EXERCISE PROMPT
When you reach the line that contains "staining of urothelial" in the data below, start reproducing lines exactly, and stop after the line that contains "non-Hodgkin's type, Low".

INPUT DATA
· · · · ·

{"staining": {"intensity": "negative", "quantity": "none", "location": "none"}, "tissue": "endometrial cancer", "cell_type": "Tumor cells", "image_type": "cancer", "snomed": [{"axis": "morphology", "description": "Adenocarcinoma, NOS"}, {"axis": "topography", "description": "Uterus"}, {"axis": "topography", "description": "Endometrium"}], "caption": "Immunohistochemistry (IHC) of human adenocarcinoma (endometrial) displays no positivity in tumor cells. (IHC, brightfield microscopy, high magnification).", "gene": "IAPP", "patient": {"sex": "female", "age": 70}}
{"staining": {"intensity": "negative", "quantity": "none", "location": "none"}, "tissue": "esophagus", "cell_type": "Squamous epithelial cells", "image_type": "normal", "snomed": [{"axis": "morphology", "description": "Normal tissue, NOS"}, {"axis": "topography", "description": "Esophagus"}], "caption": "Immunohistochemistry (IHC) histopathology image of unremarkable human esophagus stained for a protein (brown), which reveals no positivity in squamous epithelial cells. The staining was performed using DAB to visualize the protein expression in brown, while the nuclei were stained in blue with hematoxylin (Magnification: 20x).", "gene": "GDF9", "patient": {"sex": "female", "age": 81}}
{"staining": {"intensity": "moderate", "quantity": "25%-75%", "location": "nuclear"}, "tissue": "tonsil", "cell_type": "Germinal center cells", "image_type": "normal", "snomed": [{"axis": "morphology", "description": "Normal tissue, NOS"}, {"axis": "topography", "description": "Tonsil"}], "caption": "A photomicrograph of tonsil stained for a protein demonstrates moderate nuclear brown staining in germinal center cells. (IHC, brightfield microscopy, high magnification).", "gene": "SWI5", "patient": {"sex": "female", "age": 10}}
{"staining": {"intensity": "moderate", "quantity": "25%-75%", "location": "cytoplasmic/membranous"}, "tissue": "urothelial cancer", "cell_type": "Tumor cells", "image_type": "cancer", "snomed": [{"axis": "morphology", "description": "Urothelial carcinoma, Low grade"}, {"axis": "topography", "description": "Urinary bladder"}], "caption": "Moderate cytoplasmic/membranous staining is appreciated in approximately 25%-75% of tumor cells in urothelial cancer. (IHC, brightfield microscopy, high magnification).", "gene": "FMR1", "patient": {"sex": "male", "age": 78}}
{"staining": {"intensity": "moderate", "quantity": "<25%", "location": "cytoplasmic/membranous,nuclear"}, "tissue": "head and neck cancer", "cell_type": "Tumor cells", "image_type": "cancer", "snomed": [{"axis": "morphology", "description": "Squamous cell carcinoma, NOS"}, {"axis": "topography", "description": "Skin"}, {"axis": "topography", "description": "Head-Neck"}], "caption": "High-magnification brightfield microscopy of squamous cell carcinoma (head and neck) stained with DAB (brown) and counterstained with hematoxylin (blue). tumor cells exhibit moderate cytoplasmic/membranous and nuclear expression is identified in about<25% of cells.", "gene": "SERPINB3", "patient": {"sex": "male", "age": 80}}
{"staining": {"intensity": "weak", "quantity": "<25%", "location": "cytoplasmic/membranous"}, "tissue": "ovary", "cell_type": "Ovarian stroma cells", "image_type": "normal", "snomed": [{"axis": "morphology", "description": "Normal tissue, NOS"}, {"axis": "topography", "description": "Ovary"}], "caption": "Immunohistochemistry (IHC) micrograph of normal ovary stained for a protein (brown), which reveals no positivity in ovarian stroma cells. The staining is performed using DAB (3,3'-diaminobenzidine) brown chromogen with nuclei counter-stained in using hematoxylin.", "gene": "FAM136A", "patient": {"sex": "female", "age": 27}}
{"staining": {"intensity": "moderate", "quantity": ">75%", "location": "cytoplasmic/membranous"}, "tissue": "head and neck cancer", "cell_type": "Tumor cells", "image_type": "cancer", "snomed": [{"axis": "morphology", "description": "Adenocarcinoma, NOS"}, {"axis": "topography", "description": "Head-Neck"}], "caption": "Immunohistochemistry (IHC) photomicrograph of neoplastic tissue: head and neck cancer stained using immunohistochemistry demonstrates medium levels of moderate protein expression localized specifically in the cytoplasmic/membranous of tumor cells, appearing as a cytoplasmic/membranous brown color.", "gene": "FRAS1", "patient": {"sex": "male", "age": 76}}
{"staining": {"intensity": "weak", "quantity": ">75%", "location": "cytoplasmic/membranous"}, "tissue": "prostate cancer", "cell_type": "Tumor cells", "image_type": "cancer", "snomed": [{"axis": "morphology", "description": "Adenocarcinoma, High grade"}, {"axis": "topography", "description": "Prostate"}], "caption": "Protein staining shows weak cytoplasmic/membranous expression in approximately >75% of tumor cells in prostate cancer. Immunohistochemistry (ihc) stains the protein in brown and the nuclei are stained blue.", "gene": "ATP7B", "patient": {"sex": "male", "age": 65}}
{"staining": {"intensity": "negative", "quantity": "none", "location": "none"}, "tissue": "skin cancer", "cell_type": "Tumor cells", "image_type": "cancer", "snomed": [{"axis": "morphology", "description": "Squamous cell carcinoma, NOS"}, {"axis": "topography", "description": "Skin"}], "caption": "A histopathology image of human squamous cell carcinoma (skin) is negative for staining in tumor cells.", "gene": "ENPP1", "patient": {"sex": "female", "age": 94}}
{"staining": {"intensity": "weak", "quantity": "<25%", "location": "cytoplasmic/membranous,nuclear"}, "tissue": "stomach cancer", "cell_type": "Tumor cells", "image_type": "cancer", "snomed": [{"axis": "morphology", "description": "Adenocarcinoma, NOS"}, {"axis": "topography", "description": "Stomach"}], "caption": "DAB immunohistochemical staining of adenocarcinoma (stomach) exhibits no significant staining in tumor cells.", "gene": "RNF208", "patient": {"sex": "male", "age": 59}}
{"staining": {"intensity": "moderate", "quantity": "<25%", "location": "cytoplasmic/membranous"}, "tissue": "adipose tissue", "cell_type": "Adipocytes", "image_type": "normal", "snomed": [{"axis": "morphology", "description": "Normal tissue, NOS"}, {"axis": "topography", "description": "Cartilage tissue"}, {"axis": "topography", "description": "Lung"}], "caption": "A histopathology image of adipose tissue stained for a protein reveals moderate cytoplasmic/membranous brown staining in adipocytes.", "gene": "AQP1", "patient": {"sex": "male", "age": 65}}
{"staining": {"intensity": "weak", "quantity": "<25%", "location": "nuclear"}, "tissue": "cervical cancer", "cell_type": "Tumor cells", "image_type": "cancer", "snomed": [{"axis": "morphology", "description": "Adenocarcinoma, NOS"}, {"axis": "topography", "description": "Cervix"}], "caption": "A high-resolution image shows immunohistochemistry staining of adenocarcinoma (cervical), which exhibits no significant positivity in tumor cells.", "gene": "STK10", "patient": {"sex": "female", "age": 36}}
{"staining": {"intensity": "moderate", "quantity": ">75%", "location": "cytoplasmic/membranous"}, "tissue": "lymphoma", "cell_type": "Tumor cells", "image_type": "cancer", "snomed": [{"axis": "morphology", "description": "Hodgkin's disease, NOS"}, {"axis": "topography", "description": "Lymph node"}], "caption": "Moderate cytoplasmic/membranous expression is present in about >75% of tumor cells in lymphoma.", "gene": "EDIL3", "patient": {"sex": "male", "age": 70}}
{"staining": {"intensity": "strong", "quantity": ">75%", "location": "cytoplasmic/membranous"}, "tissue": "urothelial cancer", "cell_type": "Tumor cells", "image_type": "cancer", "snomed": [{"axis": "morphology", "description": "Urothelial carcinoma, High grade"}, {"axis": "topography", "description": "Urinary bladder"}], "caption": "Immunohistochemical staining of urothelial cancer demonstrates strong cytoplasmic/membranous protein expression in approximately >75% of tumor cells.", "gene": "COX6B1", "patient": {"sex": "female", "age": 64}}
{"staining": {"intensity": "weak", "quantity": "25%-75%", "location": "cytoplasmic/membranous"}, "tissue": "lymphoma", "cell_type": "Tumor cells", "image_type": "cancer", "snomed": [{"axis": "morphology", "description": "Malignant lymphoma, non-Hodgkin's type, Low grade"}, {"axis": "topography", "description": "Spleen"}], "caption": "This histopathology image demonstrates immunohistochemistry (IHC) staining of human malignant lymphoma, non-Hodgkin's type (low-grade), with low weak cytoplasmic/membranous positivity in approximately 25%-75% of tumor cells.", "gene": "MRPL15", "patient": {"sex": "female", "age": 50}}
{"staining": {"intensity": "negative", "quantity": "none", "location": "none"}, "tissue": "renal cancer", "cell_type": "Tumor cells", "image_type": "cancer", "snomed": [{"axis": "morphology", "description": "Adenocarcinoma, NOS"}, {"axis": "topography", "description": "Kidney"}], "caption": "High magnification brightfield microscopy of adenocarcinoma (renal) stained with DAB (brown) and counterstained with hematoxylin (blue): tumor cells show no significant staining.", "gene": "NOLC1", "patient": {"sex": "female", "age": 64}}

· · · · ·

EXERCISE SOLUTION
{"staining": {"intensity": "strong", "quantity": ">75%", "location": "cytoplasmic/membranous"}, "tissue": "urothelial cancer", "cell_type": "Tumor cells", "image_type": "cancer", "snomed": [{"axis": "morphology", "description": "Urothelial carcinoma, High grade"}, {"axis": "topography", "description": "Urinary bladder"}], "caption": "Immunohistochemical staining of urothelial cancer demonstrates strong cytoplasmic/membranous protein expression in approximately >75% of tumor cells.", "gene": "COX6B1", "patient": {"sex": "female", "age": 64}}
{"staining": {"intensity": "weak", "quantity": "25%-75%", "location": "cytoplasmic/membranous"}, "tissue": "lymphoma", "cell_type": "Tumor cells", "image_type": "cancer", "snomed": [{"axis": "morphology", "description": "Malignant lymphoma, non-Hodgkin's type, Low grade"}, {"axis": "topography", "description": "Spleen"}], "caption": "This histopathology image demonstrates immunohistochemistry (IHC) staining of human malignant lymphoma, non-Hodgkin's type (low-grade), with low weak cytoplasmic/membranous positivity in approximately 25%-75% of tumor cells.", "gene": "MRPL15", "patient": {"sex": "female", "age": 50}}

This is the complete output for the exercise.